_Source text_:
Saturday, December 7, 2013

Thanksgiving/Christmas dinner recipes

Someone asked me recently what we do for special dinners like Thanksgiving and Christmas.  Easy.  We eat a traditional meal.  Just in a non-traditional way. Our Thanksgiving meal included turkey, mashed potatoes and gravy, sweet potato casserole, cranberries and rolls with butter and jam.  All allergy free.  This year I actually cooked and forced it on everyone and no one seemed to know what was allergy free and what wasn't.

Dairy free mashed potatoes with gluten free, corn free gravy:

While there are several substitutes for milk in mashed potatoes (nothing, chicken or turkey stock...), this is what we prefer.  This is going to sound a little weird, but you need a can of full fat (important) coconut milk.  Canned coconut milk separates to form a thick "cream" on top and a watery section on the bottom.  Do NOT shake your can up.  You want to skim off the thick "cream" on top.  Believe it or not, this gives the best non-dairy creamy mashed potatoes we've tried.  Add salt as desired.  For gravy we have people allergic to both wheat and corn, so most traditional gravy recipes are out.  Instead, the best sub we have found is garbanzo bean flour (no really!).  I felt like most other starches made a "slimy" texture - we've tried potato starch, rice flour, tapioca flour, guar gum, among a host of others.  Since corn has one of the best gravy textures I tried to look for a starch that would be similiar.  Garbanzo bean flour is awesome!  It gives a very "normal" gravy texture and has great flavor in gravy (while the beans are a little strong for my taste in a lot of dishes, here it serves to accentuate the meaty flavor).  I mix it with a little water to form a thick paste as use until desired thickness is reached and flavor with salt, pepper and garlic.

_Items_:

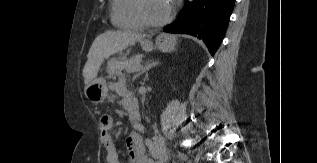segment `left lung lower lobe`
I'll return each mask as SVG.
<instances>
[{
    "instance_id": "0a47b994",
    "label": "left lung lower lobe",
    "mask_w": 317,
    "mask_h": 163,
    "mask_svg": "<svg viewBox=\"0 0 317 163\" xmlns=\"http://www.w3.org/2000/svg\"><path fill=\"white\" fill-rule=\"evenodd\" d=\"M234 3L235 0H187L178 18L164 31L198 37L214 55L223 40Z\"/></svg>"
}]
</instances>
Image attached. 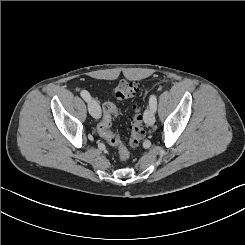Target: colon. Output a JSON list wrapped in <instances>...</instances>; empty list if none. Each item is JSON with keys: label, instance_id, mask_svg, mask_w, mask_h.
<instances>
[{"label": "colon", "instance_id": "5ec220e1", "mask_svg": "<svg viewBox=\"0 0 245 245\" xmlns=\"http://www.w3.org/2000/svg\"><path fill=\"white\" fill-rule=\"evenodd\" d=\"M137 92L135 83L122 80L114 89V95L119 100H131ZM102 118L98 124L99 134L111 145L118 148V156L121 161H126L129 156V147H136L145 136L143 118L139 110L133 107L130 117V138L126 143L118 132L111 130L113 118L118 115V109L112 102H105L102 105Z\"/></svg>", "mask_w": 245, "mask_h": 245}]
</instances>
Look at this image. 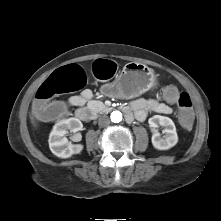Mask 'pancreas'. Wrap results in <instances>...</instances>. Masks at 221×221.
<instances>
[{"instance_id": "cf45deb5", "label": "pancreas", "mask_w": 221, "mask_h": 221, "mask_svg": "<svg viewBox=\"0 0 221 221\" xmlns=\"http://www.w3.org/2000/svg\"><path fill=\"white\" fill-rule=\"evenodd\" d=\"M88 107H89L94 113H100V112H102V111L107 110L106 105H105L103 102H101V101H94V100H92V101H90V102L88 103Z\"/></svg>"}]
</instances>
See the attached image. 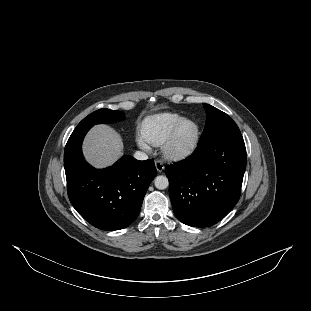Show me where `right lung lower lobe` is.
<instances>
[{
  "label": "right lung lower lobe",
  "instance_id": "1",
  "mask_svg": "<svg viewBox=\"0 0 311 311\" xmlns=\"http://www.w3.org/2000/svg\"><path fill=\"white\" fill-rule=\"evenodd\" d=\"M91 127L75 128L64 151L67 192L75 210L102 230H119L138 216L146 191L157 174L153 159L123 156L113 166L95 169L81 145Z\"/></svg>",
  "mask_w": 311,
  "mask_h": 311
}]
</instances>
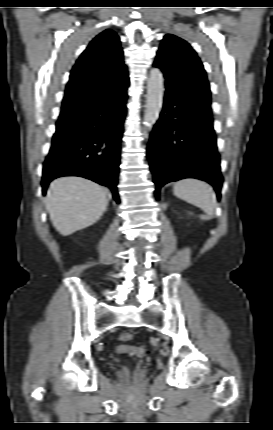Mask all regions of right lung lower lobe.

_Your tasks_:
(1) Please return everything in the holiday dinner recipe text from "Saturday, December 7, 2013" down to "and what wasn't.", word for word.
(2) Write the next part of the holiday dinner recipe text, starting after its final sentence.
The material has no connection to the holiday dinner recipe text.

_Answers_:
(1)
Saturday, December 7, 2013

Thanksgiving/Christmas dinner recipes

Someone asked me recently what we do for special dinners like Thanksgiving and Christmas.  Easy.  We eat a traditional meal.  Just in a non-traditional way. Our Thanksgiving meal included turkey, mashed potatoes and gravy, sweet potato casserole, cranberries and rolls with butter and jam.  All allergy free.  This year I actually cooked and forced it on everyone and no one seemed to know what was allergy free and what wasn't.

(2)
Cranberries:

This recipe was adapted from a family recipe that came from my husband's great gramma.  I'll give you both versions - though the request from everyone is now for the adapted version over the original.

Original:
1 bag cranberries
1 orange, peeled
1 apple
Sugar to taste

Revised:
1 bag cranberries
1 pear
1 bag frozen raspberries (or 2 containers fresh)
Sugar to taste

Partially thaw raspberries if using frozen.  All ingredients (for both versions) add in small amounts to food processor and blend until desired texture is reached.  Add sugar to taste as desired.

Sweet potato casserole:

This one is still in process.  I still am not fully satisfied with something about it, but I can't pinpoint what quite yet. ;-)  No one else seems to care - they think this version is just fine.

5 c boiled, mashed sweet potatoes
3/4 c desired milk (we use lite canned coconut)
3/4 c sugar
1/4 c coconut oil (if working with hot mashed sweet potatoes just add this directly to them. If working with cold, melt and add)
1 tsp vanilla

Combine and pour into 9x13 casserole pan. Top with:

Topping
1 c flaked coconut
1 c chopped nuts (optional - could also sub out for 1/2 c oats)
1 c brown sugar
1/3 c flour (regular if tolerated, gluten free if not)
2 T coconut oil

Using a fork, mix oil (cold) into flour.  Add remaining ingredients, mix and pour over top of casserole.
Bake at 325 for 30-45 minutes or until potatoes are bubbling and topping is browned.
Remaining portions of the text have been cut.